JANE ANN MORRISON:
Visit to Ford's Theatre provides intimate connection to Lincoln's legacy
WASHINGTON -- Who knew that Ford's Theatre, where President Lincoln was shot by an assassin/actor, is still a working theater? Certainly not me. I didn't even know it still was standing.
Advertisement
It's not one of the big attractions in Washington. It's no Air and Space Museum or Vietnam Veterans War Memorial. But it's one of those little jewels of living history that encourage the imagination, bringing to life the death of a great president. Was that a movement in the box? Could it be the spirit of John Wilkes Booth preparing to jump on the stage below after shooting Lincoln?
The theater and the home across the street where Lincoln died are both open to the public (and free), and the basement of the theater houses a small Lincoln museum showcasing such grim memorabilia as the coat he was wearing when he was shot, the derringer used and Booth's diary, in which he explained his plan to kill the man who freed the slaves.
Ford's Theatre was closed after Lincoln's death because an outraged public didn't want the murder site used for entertainment. The building was used for business but reopened as a theater in 1968 after the historical value came to outweigh the concern that it wouldn't be respectful to put on shows there.
Lincoln enjoyed theater as an escape from his day job and had gone to see a comedy with his wife and another couple on April 14, 1865. It was about 10:15 p.m. when Booth entered the presidential box to the right of the stage just as the audience was laughing at a line in "Our American Cousin." He shot the president, stabbed Maj. Henry Rathbone and chose as his route of escape to leap onto the stage below, a flamboyant move sure to bring more drama to his act. However, he got entangled with the flags and decorations that marked this as a presidential box. Booth broke a bone in his left leg when he landed on the stage but still fled to his horse waiting in the alley.
Lincoln was taken to the house across the street, where he died the next morning. You can see the sitting room where Mary Todd Lincoln and son Robert waited through the night. The bed in the back room of this modest boarding house owned by a tailor is not the actual bed Lincoln died in -- that bed is now owned by the Chicago Historical Society -- but you can envision the lanky Lincoln stretched diagonally across the bed, his hand held by the 23-year-old doctor first to respond to "Is there a doctor in the house?"
Booth, a Southern sympathizer, was captured and killed April 26 in a Virginia farmhouse.

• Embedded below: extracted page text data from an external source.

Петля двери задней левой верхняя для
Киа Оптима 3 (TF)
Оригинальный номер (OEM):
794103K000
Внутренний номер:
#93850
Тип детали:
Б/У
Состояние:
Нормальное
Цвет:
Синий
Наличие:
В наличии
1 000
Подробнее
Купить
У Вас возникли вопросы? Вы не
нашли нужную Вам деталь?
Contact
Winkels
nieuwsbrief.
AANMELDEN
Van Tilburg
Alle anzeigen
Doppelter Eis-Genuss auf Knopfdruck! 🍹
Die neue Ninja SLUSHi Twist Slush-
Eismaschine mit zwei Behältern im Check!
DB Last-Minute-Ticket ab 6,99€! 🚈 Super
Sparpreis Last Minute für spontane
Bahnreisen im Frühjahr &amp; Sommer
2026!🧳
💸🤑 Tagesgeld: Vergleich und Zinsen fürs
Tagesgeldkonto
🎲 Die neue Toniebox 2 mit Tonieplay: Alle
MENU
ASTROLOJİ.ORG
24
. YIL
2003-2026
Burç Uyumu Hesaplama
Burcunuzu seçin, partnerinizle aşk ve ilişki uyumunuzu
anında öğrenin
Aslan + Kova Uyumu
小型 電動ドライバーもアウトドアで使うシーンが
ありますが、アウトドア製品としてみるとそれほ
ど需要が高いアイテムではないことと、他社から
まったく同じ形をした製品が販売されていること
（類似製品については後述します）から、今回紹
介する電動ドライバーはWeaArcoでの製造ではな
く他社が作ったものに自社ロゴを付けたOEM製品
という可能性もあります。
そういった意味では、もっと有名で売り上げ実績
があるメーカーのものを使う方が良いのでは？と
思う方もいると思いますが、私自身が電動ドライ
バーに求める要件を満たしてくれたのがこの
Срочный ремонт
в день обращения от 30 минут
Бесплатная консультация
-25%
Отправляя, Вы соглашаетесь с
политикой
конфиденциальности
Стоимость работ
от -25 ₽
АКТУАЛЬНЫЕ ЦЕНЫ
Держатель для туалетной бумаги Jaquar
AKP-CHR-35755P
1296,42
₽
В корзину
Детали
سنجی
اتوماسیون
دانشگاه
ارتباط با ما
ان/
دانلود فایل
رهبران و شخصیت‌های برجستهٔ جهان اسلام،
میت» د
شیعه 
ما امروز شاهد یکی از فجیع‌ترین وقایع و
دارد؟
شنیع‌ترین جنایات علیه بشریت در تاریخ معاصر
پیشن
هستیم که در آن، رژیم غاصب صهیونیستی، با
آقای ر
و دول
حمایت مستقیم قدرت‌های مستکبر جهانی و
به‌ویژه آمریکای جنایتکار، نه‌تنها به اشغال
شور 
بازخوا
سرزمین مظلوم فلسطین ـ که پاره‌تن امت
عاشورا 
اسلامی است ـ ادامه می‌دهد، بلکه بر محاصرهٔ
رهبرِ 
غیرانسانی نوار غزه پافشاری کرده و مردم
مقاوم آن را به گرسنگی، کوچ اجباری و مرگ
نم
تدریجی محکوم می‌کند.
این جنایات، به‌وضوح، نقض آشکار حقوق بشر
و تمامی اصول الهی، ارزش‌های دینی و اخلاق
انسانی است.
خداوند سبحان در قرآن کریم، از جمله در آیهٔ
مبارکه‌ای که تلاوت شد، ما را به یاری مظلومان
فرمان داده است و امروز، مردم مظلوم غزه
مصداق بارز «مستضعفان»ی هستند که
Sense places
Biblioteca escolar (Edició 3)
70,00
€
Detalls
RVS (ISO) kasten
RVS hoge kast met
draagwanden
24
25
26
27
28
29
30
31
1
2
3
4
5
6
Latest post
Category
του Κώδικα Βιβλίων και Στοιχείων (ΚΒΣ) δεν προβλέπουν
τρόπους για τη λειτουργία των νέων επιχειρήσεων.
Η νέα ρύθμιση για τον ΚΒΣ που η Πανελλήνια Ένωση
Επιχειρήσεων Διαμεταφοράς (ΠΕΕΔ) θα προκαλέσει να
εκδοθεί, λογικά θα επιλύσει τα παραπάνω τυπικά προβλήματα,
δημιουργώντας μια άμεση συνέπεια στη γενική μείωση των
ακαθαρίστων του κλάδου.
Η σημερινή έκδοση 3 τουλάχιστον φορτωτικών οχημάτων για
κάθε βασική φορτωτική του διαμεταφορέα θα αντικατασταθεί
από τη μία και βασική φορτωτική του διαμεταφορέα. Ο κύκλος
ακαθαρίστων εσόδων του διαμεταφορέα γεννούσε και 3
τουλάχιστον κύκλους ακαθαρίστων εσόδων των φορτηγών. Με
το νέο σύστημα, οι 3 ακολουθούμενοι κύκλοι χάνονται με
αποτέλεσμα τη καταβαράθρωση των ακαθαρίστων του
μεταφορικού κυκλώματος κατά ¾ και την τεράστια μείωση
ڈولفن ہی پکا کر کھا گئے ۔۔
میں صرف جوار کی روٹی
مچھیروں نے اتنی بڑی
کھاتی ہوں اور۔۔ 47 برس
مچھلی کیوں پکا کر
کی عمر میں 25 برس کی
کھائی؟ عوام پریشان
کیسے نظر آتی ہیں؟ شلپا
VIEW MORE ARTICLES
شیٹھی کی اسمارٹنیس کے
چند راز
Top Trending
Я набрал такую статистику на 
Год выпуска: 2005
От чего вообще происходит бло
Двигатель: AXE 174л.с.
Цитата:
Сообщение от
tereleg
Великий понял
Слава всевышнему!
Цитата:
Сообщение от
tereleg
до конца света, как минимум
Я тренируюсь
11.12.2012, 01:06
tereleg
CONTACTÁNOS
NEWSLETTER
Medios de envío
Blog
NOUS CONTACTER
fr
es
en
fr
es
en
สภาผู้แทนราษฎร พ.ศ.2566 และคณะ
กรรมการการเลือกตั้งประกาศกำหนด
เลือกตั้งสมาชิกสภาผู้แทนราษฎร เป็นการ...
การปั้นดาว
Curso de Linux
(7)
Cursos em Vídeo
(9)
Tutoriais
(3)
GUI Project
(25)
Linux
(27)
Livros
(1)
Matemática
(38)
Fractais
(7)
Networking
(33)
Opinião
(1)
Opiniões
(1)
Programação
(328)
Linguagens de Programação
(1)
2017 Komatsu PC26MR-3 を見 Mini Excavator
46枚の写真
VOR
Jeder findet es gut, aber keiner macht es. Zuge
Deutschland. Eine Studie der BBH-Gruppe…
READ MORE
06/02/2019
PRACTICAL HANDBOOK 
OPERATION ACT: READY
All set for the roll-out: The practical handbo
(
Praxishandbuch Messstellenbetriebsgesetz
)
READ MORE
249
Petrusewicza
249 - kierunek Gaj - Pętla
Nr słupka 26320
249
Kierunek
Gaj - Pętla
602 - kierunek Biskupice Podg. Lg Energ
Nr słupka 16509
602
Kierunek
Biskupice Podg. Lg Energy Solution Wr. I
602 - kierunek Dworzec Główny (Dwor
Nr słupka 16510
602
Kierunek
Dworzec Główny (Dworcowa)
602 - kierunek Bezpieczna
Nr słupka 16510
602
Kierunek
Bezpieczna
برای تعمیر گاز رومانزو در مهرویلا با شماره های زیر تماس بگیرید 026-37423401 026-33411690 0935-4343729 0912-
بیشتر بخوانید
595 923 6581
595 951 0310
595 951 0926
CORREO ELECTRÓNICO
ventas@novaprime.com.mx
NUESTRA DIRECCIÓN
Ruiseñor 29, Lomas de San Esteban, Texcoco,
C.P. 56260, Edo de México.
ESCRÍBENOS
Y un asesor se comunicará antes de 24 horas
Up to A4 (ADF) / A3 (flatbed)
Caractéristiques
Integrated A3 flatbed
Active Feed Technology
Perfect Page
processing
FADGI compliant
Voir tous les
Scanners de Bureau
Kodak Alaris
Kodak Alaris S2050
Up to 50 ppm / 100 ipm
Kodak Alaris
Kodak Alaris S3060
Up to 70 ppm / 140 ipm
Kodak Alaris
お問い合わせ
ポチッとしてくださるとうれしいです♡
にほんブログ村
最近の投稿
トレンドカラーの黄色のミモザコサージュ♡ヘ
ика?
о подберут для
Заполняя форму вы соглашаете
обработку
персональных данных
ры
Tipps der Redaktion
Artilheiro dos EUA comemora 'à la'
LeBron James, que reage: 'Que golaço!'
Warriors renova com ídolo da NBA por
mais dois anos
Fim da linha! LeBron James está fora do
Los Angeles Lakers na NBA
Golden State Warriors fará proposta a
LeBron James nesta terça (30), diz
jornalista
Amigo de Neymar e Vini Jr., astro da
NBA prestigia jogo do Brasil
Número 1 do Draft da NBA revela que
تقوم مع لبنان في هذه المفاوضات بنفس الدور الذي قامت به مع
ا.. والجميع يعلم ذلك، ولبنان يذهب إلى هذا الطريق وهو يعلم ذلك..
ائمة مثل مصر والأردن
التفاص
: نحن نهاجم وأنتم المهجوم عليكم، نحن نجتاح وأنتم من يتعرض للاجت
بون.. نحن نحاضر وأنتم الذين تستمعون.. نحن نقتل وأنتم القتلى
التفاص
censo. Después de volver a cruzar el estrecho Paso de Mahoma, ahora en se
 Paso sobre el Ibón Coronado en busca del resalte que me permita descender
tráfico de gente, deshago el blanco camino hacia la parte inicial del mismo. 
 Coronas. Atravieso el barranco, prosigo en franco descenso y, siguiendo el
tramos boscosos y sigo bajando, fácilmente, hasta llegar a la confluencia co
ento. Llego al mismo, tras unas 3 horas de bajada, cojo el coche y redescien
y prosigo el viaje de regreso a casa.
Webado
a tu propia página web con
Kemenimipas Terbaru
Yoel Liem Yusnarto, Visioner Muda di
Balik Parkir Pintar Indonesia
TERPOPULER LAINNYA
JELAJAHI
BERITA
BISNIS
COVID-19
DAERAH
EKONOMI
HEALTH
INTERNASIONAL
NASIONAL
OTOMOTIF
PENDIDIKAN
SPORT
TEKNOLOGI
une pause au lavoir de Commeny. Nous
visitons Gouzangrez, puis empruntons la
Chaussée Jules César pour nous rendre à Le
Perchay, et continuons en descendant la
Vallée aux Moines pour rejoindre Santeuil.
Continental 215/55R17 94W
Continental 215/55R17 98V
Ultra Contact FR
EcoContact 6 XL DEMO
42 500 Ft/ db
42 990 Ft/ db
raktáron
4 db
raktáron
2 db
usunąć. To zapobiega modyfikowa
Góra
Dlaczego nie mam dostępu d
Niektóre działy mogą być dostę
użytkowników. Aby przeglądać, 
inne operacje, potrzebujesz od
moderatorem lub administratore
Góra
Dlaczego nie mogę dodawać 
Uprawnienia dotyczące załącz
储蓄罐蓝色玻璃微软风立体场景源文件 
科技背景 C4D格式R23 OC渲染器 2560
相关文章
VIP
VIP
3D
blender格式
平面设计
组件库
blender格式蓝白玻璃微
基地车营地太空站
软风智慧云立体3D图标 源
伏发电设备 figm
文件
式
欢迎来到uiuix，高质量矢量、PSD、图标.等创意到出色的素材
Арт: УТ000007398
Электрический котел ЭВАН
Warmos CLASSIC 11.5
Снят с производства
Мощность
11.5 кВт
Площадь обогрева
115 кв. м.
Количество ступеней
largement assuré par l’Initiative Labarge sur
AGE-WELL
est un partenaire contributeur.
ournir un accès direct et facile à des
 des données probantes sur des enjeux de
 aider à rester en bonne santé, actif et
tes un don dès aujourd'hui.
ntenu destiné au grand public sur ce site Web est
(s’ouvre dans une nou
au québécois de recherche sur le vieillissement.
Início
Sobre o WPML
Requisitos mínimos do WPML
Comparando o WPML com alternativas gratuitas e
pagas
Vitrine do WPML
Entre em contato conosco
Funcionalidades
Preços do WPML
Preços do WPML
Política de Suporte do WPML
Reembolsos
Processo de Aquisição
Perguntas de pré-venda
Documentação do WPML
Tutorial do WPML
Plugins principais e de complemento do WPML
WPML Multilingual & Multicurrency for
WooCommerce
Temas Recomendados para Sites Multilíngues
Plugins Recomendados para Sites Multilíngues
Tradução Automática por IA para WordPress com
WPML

I had forgotten he had six co-conspirators, including Mary Surratt, a woman who ran a boarding house where the murder was plotted.
On my visit to the capital, I trudged to Ford's Theatre through a snowstorm, much like a 19th-century heroine (but with better boots) clutching not a baby, but a ticket to August Wilson's play "Jitney." From where I sat, there was a clear view of the presidential box, with its faded flags draped across the front. Honestly, at one time out of the corner of my eye, I thought I saw a movement.
A strong sense of the presence of a man who had fought for civil rights commingled with the play about blacks in Pittsburgh in the 1970s, men struggling to provide for their families and provide transportation for their poor neighborhood.
The play hammered home the slow progress of equality in the United States. Seeing "Jitney" at Ford's Theatre, in a city where multicultural is no misnomer, where my cabbies came from India, Ethiopia, Nigeria and Haiti, made it as relevant today as it was 30 years ago and made the death of a man a century and a half ago seem even more tragic.
When Lincoln died, Secretary of War Edwin Stanton said, "Now he belongs to the ages." His massive memorial on the National Mall in Washington brings that message home, but so does a more intimate and human visit to Ford's Theatre.